--- Task data ---

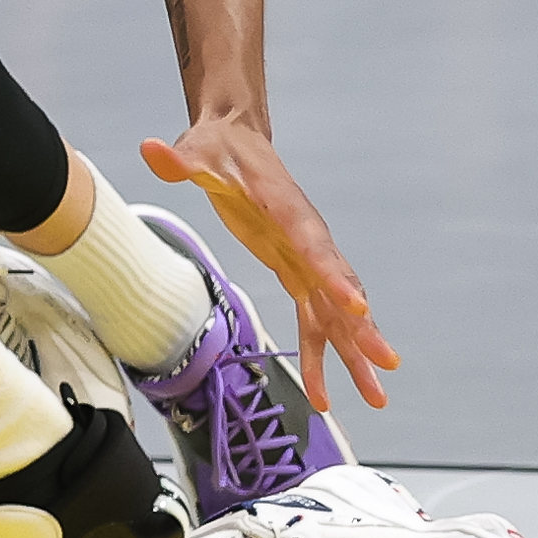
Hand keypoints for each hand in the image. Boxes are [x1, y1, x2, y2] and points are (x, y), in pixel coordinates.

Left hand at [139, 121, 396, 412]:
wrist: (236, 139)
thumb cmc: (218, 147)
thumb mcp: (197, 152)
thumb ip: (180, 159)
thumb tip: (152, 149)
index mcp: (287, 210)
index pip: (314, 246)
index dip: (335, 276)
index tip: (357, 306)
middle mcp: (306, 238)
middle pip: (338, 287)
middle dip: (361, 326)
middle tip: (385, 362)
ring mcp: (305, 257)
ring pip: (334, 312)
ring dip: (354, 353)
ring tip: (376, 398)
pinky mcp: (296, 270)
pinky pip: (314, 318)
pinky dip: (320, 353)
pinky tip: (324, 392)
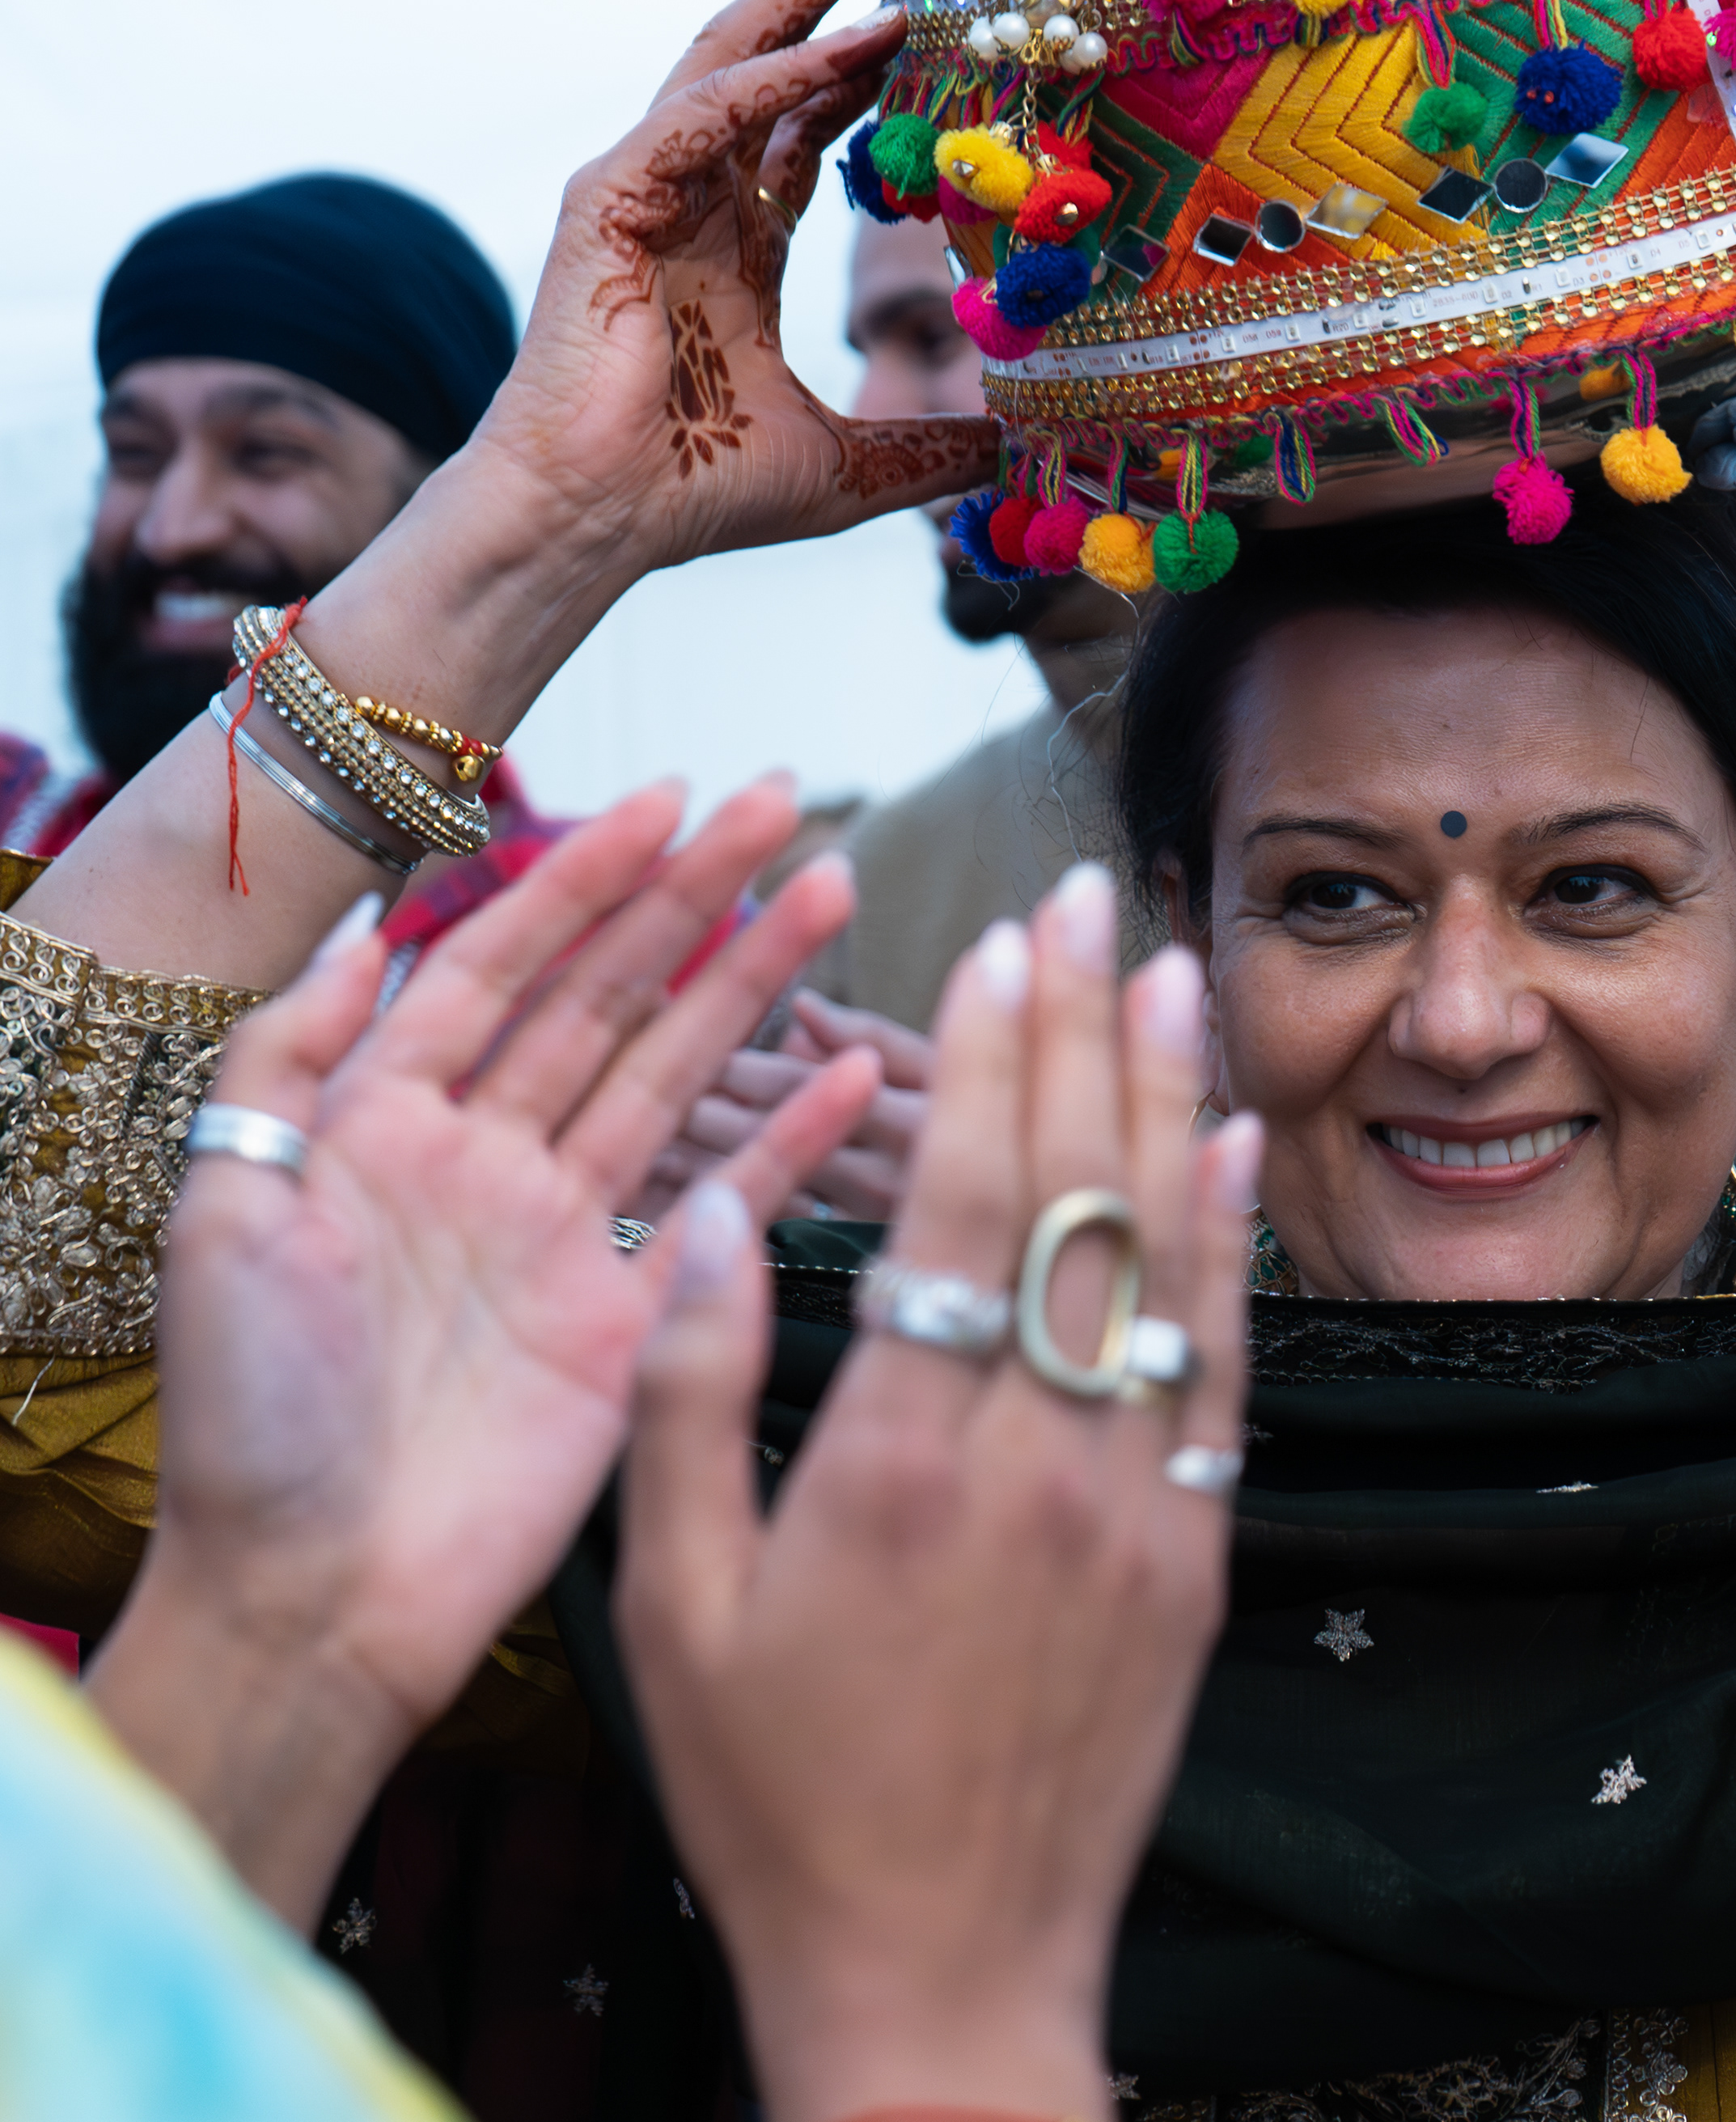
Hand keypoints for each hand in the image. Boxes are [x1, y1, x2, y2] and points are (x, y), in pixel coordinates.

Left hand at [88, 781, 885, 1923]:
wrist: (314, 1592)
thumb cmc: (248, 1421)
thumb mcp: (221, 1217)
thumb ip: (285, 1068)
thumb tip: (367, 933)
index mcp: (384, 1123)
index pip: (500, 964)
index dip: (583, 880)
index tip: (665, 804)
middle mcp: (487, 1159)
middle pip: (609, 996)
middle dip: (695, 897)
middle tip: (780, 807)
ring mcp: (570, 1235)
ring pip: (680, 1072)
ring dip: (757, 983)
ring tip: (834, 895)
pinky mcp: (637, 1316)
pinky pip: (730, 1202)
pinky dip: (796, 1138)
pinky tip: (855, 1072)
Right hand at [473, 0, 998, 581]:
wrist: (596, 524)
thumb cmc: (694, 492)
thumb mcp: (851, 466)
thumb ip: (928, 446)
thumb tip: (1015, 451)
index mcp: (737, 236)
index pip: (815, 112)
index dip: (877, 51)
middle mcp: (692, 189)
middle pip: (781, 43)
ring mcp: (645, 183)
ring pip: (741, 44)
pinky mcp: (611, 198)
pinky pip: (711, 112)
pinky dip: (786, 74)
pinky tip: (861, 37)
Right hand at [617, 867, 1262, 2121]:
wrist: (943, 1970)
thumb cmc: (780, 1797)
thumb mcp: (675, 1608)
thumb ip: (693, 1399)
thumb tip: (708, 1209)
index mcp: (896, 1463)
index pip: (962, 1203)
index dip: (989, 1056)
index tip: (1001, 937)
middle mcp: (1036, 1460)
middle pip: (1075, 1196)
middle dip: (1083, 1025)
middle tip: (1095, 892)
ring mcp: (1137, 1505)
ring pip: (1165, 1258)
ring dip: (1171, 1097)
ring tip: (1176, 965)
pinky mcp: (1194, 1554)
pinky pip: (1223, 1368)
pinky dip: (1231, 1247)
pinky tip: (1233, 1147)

---

> _Work required_:
Write out again exactly the lines above from the one with "index mcp: (287, 210)" through the one with "ring tip: (834, 895)", adding no other lines and no pictures.

> _Exercise solution_:
index mcp: (287, 210)
index pip: (314, 246)
index dip: (335, 276)
index tip: (357, 306)
middle mcp: (306, 238)
middle pip: (338, 287)
middle dip: (361, 326)
middle tip: (385, 362)
ring mcp: (305, 257)
ring pip: (334, 312)
ring dip: (354, 353)
ring tip: (376, 398)
pinky mcp: (296, 270)
pinky pip: (314, 318)
pinky dip: (320, 353)
pinky tip: (324, 392)
Hand keypoints for each hand in the image. Boxes are [x1, y1, x2, y2] and points are (x, y), in pixel coordinates.

Left hand at [88, 781, 885, 1923]:
wrist: (314, 1592)
thumb cmc: (248, 1421)
thumb mcp: (221, 1217)
thumb ip: (285, 1068)
thumb tip: (367, 933)
index mcp: (384, 1123)
index pip: (500, 964)
index dip: (583, 880)
index tip: (665, 804)
middle mcp: (487, 1159)
middle pip: (609, 996)
middle dip: (695, 897)
middle tip: (780, 807)
ring mcp: (570, 1235)
ring pip: (680, 1072)
ring dip: (757, 983)
ring tip: (834, 895)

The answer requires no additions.